そんなこと、今まで散々経験して、解りきっていた事なのに。

なぜだろう。
とても胸が苦しい。
まるで締め付けるような、
息が苦しくなるような胸の苦しみ。

そして、井戸の底の中から、決して手の届かない空を見上げるような絶望感。
首に下げているヘッドフォンに触る。そしてその理由に気がついた。

一年間。夢を見ていたのだ。望んではいけない幸せな夢を。

自分は求めてはいけないのだ。人と一緒にいるなんて事を。
夢を見てはいけないのだ。人と仲良くなるなんて事。

大切な人達、笑顔で武術の稽古に来てくれていた子供たちを思い出す。
お金がなくて食べるものが無いとき、おいしいスープをくれた定食屋のおばちゃんを思い出す。
仕分けを手伝った後、勉強を教えてくれた村商人のおじさんを思い出す。
いつも身の回りを世話してくれた、村長のことを思い出す。
よそ者の自分を分け隔てなく接してくれた村のみんなを思い出す。
そして、行き倒れていた自分を助け出し、姉のように自分を守ってくれた、ピリカの笑顔を思い出す。

自分の受け継いだ名前の意味を思い出せ。
自分はここにいてはいけないのだ。
この人達が幸せなら。
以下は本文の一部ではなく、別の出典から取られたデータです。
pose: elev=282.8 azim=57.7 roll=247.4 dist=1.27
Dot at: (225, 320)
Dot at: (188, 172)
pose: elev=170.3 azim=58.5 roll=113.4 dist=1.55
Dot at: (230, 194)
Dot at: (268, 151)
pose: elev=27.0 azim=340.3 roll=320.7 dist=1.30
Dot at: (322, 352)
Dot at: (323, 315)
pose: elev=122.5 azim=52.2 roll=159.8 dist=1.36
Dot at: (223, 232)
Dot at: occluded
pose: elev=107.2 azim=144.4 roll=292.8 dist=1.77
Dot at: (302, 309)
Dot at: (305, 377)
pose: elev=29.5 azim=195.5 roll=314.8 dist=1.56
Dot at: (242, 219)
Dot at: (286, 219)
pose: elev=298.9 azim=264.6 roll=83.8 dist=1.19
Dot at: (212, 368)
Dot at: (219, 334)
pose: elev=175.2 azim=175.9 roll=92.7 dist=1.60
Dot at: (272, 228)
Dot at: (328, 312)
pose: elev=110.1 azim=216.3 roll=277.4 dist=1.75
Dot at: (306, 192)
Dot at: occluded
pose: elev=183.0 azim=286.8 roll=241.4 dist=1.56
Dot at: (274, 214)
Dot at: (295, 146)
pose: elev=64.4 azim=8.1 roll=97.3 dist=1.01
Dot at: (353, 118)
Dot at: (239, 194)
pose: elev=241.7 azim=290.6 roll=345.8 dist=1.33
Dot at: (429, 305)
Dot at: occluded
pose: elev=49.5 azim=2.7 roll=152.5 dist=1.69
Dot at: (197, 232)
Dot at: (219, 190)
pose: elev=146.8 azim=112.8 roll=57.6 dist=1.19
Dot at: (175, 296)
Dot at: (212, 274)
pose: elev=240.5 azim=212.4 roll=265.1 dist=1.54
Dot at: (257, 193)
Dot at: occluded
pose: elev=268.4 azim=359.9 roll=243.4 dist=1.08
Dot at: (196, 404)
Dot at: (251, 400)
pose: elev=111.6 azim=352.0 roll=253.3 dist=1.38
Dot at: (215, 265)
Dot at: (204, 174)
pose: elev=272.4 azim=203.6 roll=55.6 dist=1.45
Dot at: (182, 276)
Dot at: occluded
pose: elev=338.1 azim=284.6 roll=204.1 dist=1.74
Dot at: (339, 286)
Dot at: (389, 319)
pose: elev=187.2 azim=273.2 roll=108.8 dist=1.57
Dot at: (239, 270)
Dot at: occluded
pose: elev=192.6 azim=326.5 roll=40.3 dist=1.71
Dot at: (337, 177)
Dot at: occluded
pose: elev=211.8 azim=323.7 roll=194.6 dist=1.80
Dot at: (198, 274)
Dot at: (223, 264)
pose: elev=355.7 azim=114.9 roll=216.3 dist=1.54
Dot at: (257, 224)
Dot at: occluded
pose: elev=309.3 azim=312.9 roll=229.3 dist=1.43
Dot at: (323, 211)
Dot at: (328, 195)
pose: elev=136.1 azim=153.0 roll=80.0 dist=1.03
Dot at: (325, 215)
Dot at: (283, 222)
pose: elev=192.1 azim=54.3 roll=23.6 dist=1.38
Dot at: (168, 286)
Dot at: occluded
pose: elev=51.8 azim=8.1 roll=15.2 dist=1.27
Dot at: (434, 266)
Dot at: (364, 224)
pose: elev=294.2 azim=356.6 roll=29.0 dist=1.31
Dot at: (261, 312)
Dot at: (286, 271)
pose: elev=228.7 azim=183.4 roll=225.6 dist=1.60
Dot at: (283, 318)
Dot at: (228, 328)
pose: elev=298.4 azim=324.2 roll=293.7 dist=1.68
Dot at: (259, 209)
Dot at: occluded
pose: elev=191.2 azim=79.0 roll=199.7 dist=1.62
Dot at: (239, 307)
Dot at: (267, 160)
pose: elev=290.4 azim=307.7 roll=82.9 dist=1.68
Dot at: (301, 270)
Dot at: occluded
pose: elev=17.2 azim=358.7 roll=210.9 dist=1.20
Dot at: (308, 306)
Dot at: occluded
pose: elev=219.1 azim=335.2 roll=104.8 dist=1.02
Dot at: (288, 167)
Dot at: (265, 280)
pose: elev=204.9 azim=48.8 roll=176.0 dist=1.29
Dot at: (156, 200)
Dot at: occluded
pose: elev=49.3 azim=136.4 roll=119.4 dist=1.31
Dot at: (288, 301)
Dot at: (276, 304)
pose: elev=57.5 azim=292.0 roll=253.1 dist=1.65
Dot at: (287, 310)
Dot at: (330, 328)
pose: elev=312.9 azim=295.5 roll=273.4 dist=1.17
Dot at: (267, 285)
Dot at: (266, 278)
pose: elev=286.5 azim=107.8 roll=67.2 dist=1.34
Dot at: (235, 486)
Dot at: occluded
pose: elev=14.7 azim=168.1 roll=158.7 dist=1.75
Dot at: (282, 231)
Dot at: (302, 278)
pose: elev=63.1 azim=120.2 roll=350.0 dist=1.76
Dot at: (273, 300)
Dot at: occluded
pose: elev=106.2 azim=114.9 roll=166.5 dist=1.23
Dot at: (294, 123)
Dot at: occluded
不幸な目にあわないのなら。

僕は自分のことなんてどうでもいい。

自分が求めることで、みんなを不幸にするというのなら。
僕は求めることをやめる。
彼らが幸せになるために、地獄に落ちろといわれても、僕はかまわない。
シンは、本をバッグの中に入れる。
そして、ヒューイとともに、もう二度と帰ってこないであろう小屋を後にした。